Holmium is a minor heavy rare earth element whose commercial importance is concentrated in a single dominant application: Ho:YAG (holmium-doped yttrium aluminum garnet) solid-state lasers operating at 2.09 μm. This wavelength is strongly absorbed by biological water, enabling Ho:YAG systems to achieve precise tissue ablation with limited thermal damage — making them the preferred tool for urological lithotripsy (laser ablation of kidney and bladder stones), prostate surgery (HoLEP), and a range of soft-tissue surgical procedures. Ho:YAG laser systems from manufacturers including Lumenis and Olympus represent the primary commercial demand for holmium oxide, and medical device supply chains are therefore the main interface between holmium's geological reality and its economic relevance.
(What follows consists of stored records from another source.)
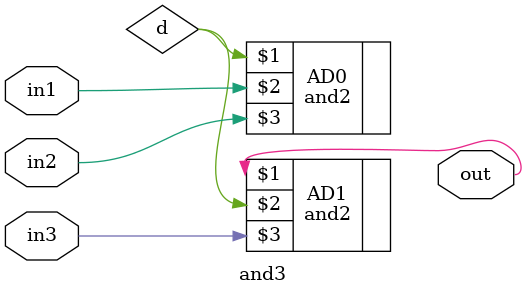
<source format=v>
module and3(out, in1, in2, in3);
    input in1, in2, in3;
    output out;

    wire d;
    and2 AD0(d, in1, in2);
    and2 AD1(out, d, in3);
endmodule
</source>
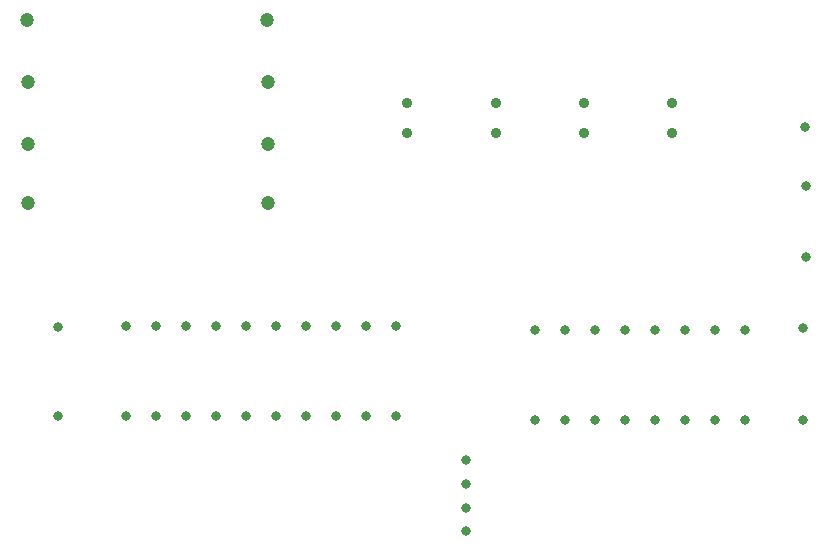
<source format=gbr>
%TF.GenerationSoftware,KiCad,Pcbnew,9.0.3-9.0.3-0~ubuntu22.04.1*%
%TF.CreationDate,2025-07-10T12:20:55+05:30*%
%TF.ProjectId,ProgramCounter,50726f67-7261-46d4-936f-756e7465722e,rev?*%
%TF.SameCoordinates,Original*%
%TF.FileFunction,Plated,1,2,PTH,Drill*%
%TF.FilePolarity,Positive*%
%FSLAX46Y46*%
G04 Gerber Fmt 4.6, Leading zero omitted, Abs format (unit mm)*
G04 Created by KiCad (PCBNEW 9.0.3-9.0.3-0~ubuntu22.04.1) date 2025-07-10 12:20:55*
%MOMM*%
%LPD*%
G01*
G04 APERTURE LIST*
%TA.AperFunction,ComponentDrill*%
%ADD10C,0.800000*%
%TD*%
%TA.AperFunction,ComponentDrill*%
%ADD11C,0.900000*%
%TD*%
%TA.AperFunction,ComponentDrill*%
%ADD12C,1.200000*%
%TD*%
G04 APERTURE END LIST*
D10*
%TO.C,VCC1*%
X36000000Y-63500000D03*
%TO.C,GND1*%
X36000000Y-71000000D03*
%TO.C,U1*%
X41760000Y-63380000D03*
X41760000Y-71000000D03*
X44300000Y-63380000D03*
X44300000Y-71000000D03*
X46840000Y-63380000D03*
X46840000Y-71000000D03*
X49380000Y-63380000D03*
X49380000Y-71000000D03*
X51920000Y-63380000D03*
X51920000Y-71000000D03*
X54460000Y-63380000D03*
X54460000Y-71000000D03*
X57000000Y-63380000D03*
X57000000Y-71000000D03*
X59540000Y-63380000D03*
X59540000Y-71000000D03*
X62080000Y-63380000D03*
X62080000Y-71000000D03*
X64620000Y-63380000D03*
X64620000Y-71000000D03*
%TO.C,BUS1*%
X70500000Y-74750000D03*
X70500000Y-76750000D03*
X70500000Y-78750000D03*
X70500000Y-80750000D03*
%TO.C,U2*%
X76360000Y-63685000D03*
X76360000Y-71305000D03*
X78900000Y-63685000D03*
X78900000Y-71305000D03*
X81440000Y-63685000D03*
X81440000Y-71305000D03*
X83980000Y-63685000D03*
X83980000Y-71305000D03*
X86520000Y-63685000D03*
X86520000Y-71305000D03*
X89060000Y-63685000D03*
X89060000Y-71305000D03*
X91600000Y-63685000D03*
X91600000Y-71305000D03*
X94140000Y-63685000D03*
X94140000Y-71305000D03*
%TO.C,~{J}1*%
X99020000Y-63555000D03*
%TO.C,CE1*%
X99020000Y-71305000D03*
%TO.C,~{CO}1*%
X99250000Y-46500000D03*
%TO.C,~{CLR}1*%
X99270000Y-51555000D03*
%TO.C,CLK1*%
X99270000Y-57555000D03*
D11*
%TO.C,D1*%
X65560000Y-44475000D03*
X65560000Y-47015000D03*
%TO.C,D2*%
X73030000Y-44475000D03*
X73030000Y-47015000D03*
%TO.C,D3*%
X80500000Y-44475000D03*
X80500000Y-47015000D03*
%TO.C,D4*%
X87970000Y-44475000D03*
X87970000Y-47015000D03*
D12*
%TO.C,R4*%
X33340000Y-37500000D03*
%TO.C,R3*%
X33430000Y-42750000D03*
%TO.C,R2*%
X33430000Y-48000000D03*
%TO.C,R1*%
X33430000Y-53000000D03*
%TO.C,R4*%
X53660000Y-37500000D03*
%TO.C,R3*%
X53750000Y-42750000D03*
%TO.C,R2*%
X53750000Y-48000000D03*
%TO.C,R1*%
X53750000Y-53000000D03*
M02*

</source>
Global Ho production is estimated at ~585 tonnes Ho₂O₃ equivalent in 2024 (derived from the USGS-reported 390,000 t world REE total at a ~0.15% basket share), with China supplying ~69% of mine output at aggregate REO shares — but a meaningfully higher actual share when deposit-type correction is applied, since Ho is enriched in China's southern ion adsorption clay deposits (~0.2–0.5% Ho₂O₃) rather than in LREE-dominant bastnaesite. China controls approximately 92% of global heavy REE separation capacity including Ho₂O₃ production. Burma's ion adsorption clay operations, before their 28% output decline in 2024, were a significant secondary Ho source due to the same HREE-enriched deposit character.

Unlike dysprosium or terbium, holmium was not directly targeted in China's April 2025 heavy REE export control measures (which named Sm, Gd, Tb, Dy, Lu, Sc, and Y). However, the structural supply chain reality is identical: near-total dependence on Chinese separation capacity for a material with no short-term domestic substitute production in the United States or Europe. Thulium fiber lasers at 1.9 μm are emerging as partial substitutes in some urological applications, but Ho:YAG remains the gold standard for high-energy stone ablation and broader surgical use. The path to supply chain resilience for Ho:YAG medical devices requires non-Chinese Ho₂O₃ separation capacity — a gap not yet addressed by current diversification investments that focus primarily on NdPr and HREE magnets.